赤ちゃんが塩分を摂りすぎることがないように、赤ちゃんの塩分摂取について注意すべきポイントを3つ紹介します。

離乳食は薄味が基本!塩分量はそれぞれの食事の0.5%以下にする。

塩分の摂りすぎを防ぐためにも、離乳食は薄味で作ることを基本としましょう。

離乳食に適した「薄味」というのは、塩分量についてはそれぞれの食事の0.5%以下になるくらいと言われています。

どの程度の塩味なのかを知るために、0.3~0.4%の濃度の食塩水を作って飲んでみるのも良いでしょう。

大人にしては思ったよりも薄味で、驚くかもしれません。

また、薄味にすることは、塩分の摂りすぎ以外にも、赤ちゃんの味覚を正常に発達させるためにも重要です。

赤ちゃんのうちから味付けの濃いものばかりを食べていると、味覚が鈍感になってしまい濃い味しか認識できなくなってしまうと言われています。

離乳食スタート前の赤ちゃんには、あえて塩分を与える必要はない。

離乳食を始める前の赤ちゃんは、まったく塩分を摂取していないけど塩分不足にならないの?と心配に思う方もいるかもしれません。

離乳食開始以前の赤ちゃんは、母乳・ミルクから必要な栄養素を摂取することができますので、塩分をあえて与える必要はありません。

なお、母乳中にも塩分が含まれており、厚生労働省の発表する0~5ヶ月の赤ちゃんへのナトリウムの摂取目安量は、母乳中に含まれるナトリウム濃度を参考に算出されていますので、それ以上の塩分は必要がないということです。

熱中症の予防はこまめな水分補給で対応する。

よく、熱中症を防ぐためには、水分とあわせて塩分補給も必要と言います。

確かに汗を大量にかくと、体内の水分と一緒に塩分も奪われてしまい、体の塩分濃度が低くなることで熱中症の症状が発症します。

しかし赤ちゃんの場合は、1日の食塩摂取目安量が非常に少なく、また大量の塩分を処理する腎機能が発達していないため、安易な塩分補給は危険になります。

熱中症の予防のためには、塩分のない通常の水分補給をこまめに行うことで対応しましょう。

なお、熱中症や脱水症状のときに良いと言われる飲み物として「経口補水液」があります。

= 提示記録 =

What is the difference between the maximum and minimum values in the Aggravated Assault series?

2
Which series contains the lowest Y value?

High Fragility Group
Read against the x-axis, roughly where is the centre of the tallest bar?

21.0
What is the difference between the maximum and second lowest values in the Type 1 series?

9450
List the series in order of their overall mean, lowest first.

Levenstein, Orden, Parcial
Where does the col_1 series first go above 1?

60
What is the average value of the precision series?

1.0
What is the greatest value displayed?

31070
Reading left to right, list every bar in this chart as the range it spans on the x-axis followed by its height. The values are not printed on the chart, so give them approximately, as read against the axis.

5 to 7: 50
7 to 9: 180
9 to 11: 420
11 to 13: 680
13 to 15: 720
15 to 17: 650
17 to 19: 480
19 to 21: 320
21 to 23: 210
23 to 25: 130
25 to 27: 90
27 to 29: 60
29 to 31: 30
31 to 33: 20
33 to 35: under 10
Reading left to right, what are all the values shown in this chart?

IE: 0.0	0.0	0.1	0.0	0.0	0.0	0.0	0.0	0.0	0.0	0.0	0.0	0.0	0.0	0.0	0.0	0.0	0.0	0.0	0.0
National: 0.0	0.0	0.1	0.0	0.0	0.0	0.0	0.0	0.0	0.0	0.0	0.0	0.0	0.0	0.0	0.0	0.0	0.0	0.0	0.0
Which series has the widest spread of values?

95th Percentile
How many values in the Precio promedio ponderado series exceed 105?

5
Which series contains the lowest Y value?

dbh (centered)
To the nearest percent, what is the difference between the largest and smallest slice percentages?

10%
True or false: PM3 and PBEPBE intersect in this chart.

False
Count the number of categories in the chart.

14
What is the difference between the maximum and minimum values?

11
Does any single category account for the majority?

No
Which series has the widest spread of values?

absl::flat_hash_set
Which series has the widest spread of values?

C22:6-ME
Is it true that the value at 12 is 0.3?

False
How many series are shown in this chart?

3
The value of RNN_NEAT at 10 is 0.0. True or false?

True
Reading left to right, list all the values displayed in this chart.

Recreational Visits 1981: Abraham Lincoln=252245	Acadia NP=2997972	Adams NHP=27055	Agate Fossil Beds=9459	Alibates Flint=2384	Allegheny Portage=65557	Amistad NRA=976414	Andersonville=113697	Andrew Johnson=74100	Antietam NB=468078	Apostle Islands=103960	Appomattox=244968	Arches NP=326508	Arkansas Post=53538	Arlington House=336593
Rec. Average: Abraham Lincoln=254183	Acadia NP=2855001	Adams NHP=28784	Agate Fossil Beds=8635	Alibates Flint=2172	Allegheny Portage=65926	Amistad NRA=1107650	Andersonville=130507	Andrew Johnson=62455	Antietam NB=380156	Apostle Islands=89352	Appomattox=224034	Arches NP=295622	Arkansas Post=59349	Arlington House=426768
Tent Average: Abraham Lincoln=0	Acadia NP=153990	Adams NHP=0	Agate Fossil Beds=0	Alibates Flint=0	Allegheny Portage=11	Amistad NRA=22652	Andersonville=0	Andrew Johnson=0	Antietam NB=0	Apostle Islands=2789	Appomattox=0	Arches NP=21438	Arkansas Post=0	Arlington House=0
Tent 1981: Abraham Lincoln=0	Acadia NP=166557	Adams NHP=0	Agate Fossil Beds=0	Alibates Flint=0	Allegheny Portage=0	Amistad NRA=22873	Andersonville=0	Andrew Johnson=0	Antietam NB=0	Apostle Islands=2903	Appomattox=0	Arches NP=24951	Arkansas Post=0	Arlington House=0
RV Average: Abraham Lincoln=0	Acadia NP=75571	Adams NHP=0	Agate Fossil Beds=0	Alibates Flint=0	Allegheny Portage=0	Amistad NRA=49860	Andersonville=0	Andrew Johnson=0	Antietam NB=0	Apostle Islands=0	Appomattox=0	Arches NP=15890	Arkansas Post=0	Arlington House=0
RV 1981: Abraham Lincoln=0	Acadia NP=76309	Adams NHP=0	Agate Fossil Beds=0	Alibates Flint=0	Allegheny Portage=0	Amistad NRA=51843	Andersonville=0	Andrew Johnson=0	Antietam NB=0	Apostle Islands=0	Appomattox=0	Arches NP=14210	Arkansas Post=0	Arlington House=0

= 作業指示 =
a: 本文によると、0~5ヶ月の赤ちゃんへのナトリウムの摂取目安量は何を参考に算出されているか。
b: 本文の「赤ちゃんのうちから味付けの濃」から「思う方もいるかもしれません。」までを、「思う方もいるかもしれません。」も含めてそのまま書き写せ。

= 課題別解答 =
a: 母乳中に含まれるナトリウム濃度を参考に算出されている。

b:
赤ちゃんのうちから味付けの濃いものばかりを食べていると、味覚が鈍感になってしまい濃い味しか認識できなくなってしまうと言われています。

離乳食スタート前の赤ちゃんには、あえて塩分を与える必要はない。

離乳食を始める前の赤ちゃんは、まったく塩分を摂取していないけど塩分不足にならないの?と心配に思う方もいるかもしれません。